[TEXTAUSSCHNITT]
Wenn Seifenblasen platzen!

26.12.2015

Tagtäglich sind die Zeitungen voll über Flüchtlinge und die Balkanroute – über die Zustände vor Ort wird jedoch kaum berichtet. Jonas Hasenfratz, Vorstandsmitglied der JUSO Aargau, ist gemeinsam mit sieben Helfenden nach Kroatien, Slowenien und Italien gereist und hat sich selber ein Bild verschafft. Hier sein eindrücklicher Erlebnisbericht.

1 Slavonski Brod
Am 27. November ging die Reise nach Zagreb los. Ich wusste nicht genau, was mich bei dieser Hilfslieferung erwarten würde und dementsprechend nervös war ich auch. Wir waren zu acht mit drei Fahrzeugen. Zwei kleinen Transportern, die bis oben hin mit Kleidersäcken gefüllt waren, umgerechnet rund 3.2 Tonnen Winterkleidern, Schlafsäcken und Decken, und einem Auto. Die Reise verlief ruhig und wir waren nach zehn Stunden Fahrt sicher in Zagreb angekommen. Geplant war, die Kleiderlieferung in ein Gebäude eines Hilfswerkes ausserhalb von Zagreb zu bringen. Wir trafen eine junge Frau, Sanja, die sich in Kroatien für die Hilfsorganisation „Are You Syrious ?“ engagiert und unsere Kontaktperson in Kroatien war. Gemeinsam fuhren wir zur Zentrale der Hilfsorganisation „ADRA“ in Slavonski Brod. Wir räumten die beiden vollgefüllten Transporter und brachten die Kleidersäcke in das Gebäude der Hilfsorganisation. Die Organisation wird die Kleider sortieren und sie dann auf die Zentren in der Nähe verteilen, je nach dem, was wo gebraucht wird.
Nach dem Abladen unserer Transporter fuhren wir in das Transitlager am Ortsrand von Slavonski Brod, welches sich im Osten von Kroatien an der bosnischen Grenze befindet.
[/TEXTAUSSCHNITT]
● **ZU BEARBEITEN**
(a) Geben Sie den Abschnitt des Erlebnisberichts wörtlich aus, beginnend bei „Nach dem Abladen“ und endend bei „bosnischen Grenze befindet.“.
(b) Wie viele Stunden dauerte laut dem Erlebnisbericht die Fahrt nach Zagreb?
[AUSZUG DATENSATZ]
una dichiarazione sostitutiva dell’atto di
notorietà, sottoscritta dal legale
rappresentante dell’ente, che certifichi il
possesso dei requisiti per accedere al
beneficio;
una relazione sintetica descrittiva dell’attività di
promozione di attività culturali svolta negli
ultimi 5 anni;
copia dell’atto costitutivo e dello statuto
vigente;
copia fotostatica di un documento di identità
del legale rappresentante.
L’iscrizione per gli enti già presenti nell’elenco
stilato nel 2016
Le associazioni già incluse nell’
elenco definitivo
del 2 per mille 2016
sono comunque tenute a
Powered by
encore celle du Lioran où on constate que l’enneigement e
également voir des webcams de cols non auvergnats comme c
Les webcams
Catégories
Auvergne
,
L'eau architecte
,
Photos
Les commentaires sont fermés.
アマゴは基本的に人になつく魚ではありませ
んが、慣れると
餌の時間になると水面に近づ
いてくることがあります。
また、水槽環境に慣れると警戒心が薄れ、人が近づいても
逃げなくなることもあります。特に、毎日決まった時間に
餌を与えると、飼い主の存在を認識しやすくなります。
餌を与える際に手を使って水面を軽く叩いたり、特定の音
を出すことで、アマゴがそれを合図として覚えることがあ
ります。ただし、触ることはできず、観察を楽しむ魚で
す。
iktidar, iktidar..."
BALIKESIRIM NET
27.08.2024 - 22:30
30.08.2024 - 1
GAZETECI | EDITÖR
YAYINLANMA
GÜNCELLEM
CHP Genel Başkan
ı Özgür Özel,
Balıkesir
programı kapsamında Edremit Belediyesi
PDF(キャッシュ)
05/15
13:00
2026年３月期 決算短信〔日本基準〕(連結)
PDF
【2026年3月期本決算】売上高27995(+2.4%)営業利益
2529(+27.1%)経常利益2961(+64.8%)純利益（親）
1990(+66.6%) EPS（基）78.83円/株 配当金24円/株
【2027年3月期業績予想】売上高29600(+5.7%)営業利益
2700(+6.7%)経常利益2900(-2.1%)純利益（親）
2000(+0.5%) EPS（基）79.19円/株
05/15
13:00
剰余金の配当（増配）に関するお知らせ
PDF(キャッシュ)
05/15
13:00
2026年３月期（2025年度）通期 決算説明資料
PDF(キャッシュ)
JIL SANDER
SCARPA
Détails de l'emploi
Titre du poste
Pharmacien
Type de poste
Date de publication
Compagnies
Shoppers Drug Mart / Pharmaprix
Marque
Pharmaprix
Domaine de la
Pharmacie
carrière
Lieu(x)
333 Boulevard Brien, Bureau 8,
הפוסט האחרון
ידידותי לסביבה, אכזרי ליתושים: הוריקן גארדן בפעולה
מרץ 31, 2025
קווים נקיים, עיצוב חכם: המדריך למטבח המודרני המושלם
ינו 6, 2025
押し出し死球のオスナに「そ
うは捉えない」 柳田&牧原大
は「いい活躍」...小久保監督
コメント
[/AUSZUG DATENSATZ]
● **ANTWORTEN NACH PUNKTEN**
(a)
Nach dem Abladen unserer Transporter fuhren wir in das Transitlager am Ortsrand von Slavonski Brod, welches sich im Osten von Kroatien an der bosnischen Grenze befindet.

(b) Die Fahrt nach Zagreb dauerte zehn Stunden.